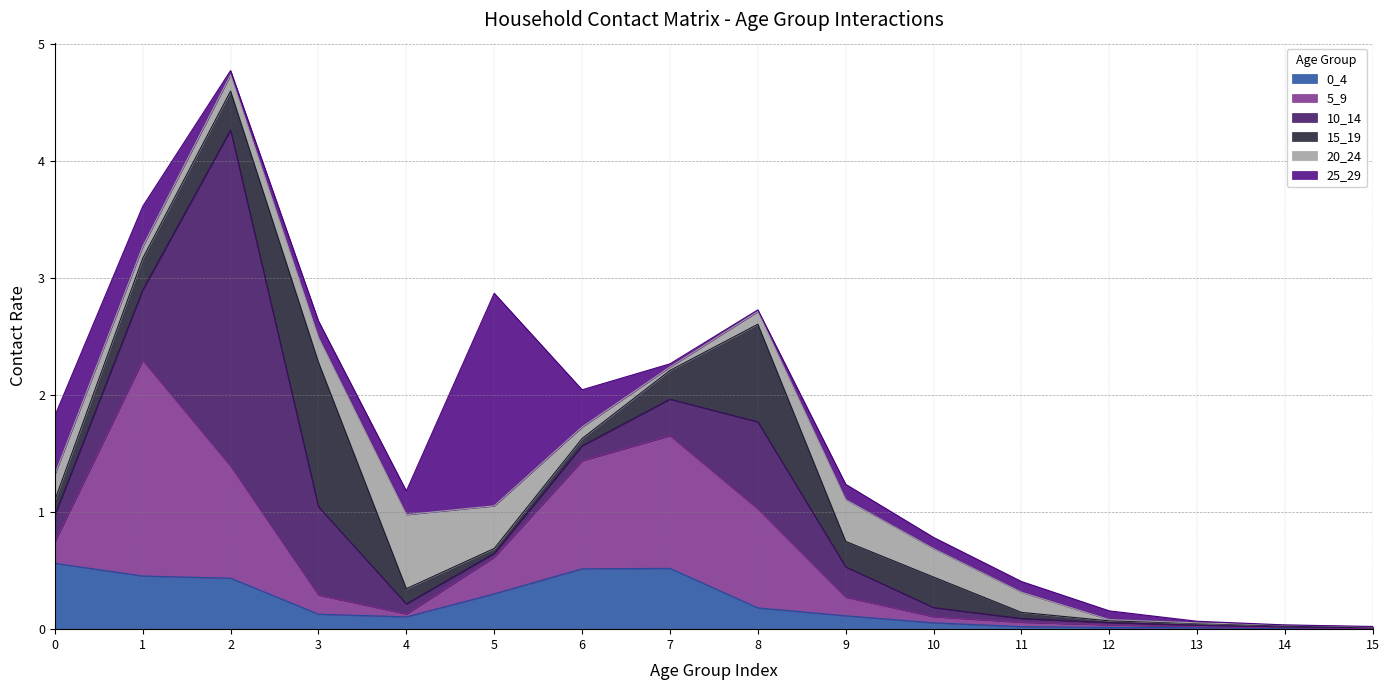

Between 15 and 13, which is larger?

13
***
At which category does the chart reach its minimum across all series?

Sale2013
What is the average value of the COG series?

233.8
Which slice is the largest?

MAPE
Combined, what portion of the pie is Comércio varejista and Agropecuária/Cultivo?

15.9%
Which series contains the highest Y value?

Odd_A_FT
***
Task requirements =>
Pick out each line of the data above that contains the string "value", treating uppercase and lowercase as different, and copy those lines.

Solution =>
What is the average value of the COG series?
Which series contains the highest Y value?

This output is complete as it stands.